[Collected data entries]
* * * * *

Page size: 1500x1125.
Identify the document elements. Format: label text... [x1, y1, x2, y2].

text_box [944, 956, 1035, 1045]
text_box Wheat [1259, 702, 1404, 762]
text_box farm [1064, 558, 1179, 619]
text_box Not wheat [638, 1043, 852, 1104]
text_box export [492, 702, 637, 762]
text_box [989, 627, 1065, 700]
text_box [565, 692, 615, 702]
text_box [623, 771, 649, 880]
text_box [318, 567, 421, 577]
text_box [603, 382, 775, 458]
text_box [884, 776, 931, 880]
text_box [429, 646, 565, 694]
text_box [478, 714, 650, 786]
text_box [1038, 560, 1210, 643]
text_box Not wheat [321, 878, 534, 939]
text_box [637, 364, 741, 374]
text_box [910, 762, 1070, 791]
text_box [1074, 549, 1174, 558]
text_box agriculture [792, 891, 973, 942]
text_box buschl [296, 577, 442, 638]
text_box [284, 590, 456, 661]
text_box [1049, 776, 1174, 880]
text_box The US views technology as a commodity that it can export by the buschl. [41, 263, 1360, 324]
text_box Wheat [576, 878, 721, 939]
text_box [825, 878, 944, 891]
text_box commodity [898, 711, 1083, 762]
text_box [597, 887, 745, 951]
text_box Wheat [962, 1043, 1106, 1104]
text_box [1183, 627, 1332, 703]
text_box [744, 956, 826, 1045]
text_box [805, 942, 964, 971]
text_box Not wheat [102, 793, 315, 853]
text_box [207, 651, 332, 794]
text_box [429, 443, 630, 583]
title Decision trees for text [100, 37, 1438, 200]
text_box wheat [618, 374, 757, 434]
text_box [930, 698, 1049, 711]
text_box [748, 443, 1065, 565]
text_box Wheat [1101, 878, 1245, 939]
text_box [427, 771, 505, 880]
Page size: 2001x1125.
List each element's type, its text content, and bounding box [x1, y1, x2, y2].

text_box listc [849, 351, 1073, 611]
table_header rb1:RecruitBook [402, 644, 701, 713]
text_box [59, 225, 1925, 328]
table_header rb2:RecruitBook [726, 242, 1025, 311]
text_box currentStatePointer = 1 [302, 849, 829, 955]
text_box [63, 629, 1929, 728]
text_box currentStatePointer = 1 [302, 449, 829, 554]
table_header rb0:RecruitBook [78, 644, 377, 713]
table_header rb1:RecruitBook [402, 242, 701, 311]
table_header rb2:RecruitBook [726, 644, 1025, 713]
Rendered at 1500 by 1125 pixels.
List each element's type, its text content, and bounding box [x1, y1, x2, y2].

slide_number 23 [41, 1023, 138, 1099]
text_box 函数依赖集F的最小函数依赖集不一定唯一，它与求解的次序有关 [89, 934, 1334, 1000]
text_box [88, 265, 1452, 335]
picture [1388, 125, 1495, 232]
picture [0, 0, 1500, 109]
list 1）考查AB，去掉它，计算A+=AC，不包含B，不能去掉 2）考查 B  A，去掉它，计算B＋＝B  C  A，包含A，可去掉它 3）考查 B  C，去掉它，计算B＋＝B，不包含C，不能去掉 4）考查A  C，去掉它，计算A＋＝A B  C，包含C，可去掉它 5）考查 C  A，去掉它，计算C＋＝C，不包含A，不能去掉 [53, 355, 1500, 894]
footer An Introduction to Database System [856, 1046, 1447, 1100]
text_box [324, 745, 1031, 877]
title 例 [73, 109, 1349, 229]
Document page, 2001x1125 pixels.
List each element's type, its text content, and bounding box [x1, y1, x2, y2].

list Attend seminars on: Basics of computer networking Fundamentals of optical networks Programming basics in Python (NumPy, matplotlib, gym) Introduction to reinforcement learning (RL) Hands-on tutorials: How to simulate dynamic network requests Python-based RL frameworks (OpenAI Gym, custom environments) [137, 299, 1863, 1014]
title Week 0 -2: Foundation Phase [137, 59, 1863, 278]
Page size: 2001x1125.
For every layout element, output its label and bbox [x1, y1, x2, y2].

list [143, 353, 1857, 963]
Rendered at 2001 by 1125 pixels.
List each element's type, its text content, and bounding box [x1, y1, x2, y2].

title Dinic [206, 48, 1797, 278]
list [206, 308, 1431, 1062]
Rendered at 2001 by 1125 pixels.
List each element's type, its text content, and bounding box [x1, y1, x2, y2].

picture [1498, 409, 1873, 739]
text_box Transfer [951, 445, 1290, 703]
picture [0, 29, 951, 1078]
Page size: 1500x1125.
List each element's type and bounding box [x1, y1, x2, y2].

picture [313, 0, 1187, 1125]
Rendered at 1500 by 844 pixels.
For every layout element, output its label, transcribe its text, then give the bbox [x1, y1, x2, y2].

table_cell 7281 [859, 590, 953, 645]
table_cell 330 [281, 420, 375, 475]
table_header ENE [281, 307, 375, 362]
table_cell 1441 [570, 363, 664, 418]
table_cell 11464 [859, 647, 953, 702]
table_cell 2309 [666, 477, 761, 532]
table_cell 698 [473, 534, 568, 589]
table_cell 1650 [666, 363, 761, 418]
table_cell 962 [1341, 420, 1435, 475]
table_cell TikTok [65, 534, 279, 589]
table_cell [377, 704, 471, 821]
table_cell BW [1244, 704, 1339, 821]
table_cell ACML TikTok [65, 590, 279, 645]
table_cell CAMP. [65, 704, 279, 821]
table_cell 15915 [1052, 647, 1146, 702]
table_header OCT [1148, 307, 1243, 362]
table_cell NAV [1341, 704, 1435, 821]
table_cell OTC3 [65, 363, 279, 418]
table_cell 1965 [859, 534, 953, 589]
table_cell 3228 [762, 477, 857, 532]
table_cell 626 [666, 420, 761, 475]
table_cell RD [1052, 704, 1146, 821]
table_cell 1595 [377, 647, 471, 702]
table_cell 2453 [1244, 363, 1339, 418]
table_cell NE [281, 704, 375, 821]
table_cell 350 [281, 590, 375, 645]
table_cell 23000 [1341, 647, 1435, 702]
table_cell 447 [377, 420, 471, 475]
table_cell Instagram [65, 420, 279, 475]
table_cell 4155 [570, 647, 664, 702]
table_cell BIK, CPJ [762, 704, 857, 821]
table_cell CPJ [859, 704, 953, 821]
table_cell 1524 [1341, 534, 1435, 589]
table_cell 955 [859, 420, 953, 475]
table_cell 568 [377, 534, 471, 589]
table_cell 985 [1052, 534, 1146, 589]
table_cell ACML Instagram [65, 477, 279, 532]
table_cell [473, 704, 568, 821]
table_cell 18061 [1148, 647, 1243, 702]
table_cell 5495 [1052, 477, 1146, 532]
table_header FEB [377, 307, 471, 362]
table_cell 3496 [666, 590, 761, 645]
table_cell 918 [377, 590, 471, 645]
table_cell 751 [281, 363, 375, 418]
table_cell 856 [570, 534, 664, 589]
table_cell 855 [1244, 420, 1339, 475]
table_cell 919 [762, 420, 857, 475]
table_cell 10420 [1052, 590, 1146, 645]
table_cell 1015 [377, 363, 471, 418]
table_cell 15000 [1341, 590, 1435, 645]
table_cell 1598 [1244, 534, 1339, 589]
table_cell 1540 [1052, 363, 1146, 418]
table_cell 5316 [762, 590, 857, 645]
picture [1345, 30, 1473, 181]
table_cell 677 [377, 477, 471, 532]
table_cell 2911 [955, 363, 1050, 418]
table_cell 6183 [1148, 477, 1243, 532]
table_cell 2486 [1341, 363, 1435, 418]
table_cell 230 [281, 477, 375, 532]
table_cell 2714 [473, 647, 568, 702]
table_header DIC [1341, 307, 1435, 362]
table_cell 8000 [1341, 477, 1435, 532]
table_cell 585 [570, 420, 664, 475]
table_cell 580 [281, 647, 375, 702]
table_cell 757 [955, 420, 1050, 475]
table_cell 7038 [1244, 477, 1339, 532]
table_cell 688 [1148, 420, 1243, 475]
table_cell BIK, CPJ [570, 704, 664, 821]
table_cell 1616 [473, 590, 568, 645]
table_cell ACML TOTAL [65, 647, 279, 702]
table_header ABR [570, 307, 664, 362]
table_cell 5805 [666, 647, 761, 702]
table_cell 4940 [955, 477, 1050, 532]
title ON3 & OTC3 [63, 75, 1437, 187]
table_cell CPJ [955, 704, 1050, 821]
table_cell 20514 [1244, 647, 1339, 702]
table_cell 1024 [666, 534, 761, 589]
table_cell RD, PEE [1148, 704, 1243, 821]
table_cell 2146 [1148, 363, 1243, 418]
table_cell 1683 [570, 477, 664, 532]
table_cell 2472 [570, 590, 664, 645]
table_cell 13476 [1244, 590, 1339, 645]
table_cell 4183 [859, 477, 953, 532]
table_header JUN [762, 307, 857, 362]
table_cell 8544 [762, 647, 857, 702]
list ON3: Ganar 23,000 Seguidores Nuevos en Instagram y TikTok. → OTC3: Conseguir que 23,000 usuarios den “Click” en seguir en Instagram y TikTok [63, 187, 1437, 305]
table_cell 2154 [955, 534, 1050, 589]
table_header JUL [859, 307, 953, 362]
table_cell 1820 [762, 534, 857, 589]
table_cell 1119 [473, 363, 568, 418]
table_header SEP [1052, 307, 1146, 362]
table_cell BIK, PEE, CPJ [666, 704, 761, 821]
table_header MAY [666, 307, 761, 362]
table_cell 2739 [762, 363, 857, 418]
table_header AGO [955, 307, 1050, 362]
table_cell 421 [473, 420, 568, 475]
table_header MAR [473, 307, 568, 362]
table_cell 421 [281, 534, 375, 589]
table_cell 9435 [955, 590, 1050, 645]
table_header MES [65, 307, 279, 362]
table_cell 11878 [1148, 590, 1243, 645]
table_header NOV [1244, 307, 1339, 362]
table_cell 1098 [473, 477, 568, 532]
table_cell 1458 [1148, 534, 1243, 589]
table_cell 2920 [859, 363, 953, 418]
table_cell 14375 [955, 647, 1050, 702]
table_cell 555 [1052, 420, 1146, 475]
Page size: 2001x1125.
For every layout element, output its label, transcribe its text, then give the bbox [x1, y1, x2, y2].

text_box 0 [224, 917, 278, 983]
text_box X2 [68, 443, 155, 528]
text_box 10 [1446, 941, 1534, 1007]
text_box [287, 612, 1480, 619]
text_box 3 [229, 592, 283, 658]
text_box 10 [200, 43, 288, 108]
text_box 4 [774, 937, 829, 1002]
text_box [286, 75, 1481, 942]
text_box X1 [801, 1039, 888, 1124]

* * * * *

== About this task ==
Collect each line of the entries that has the word "pixels", copying it in full.

== Output for this task ==
Rendered at 1500 by 1125 pixels.
Document page, 2001x1125 pixels.
Rendered at 2001 by 1125 pixels.
Rendered at 2001 by 1125 pixels.
Rendered at 1500 by 844 pixels.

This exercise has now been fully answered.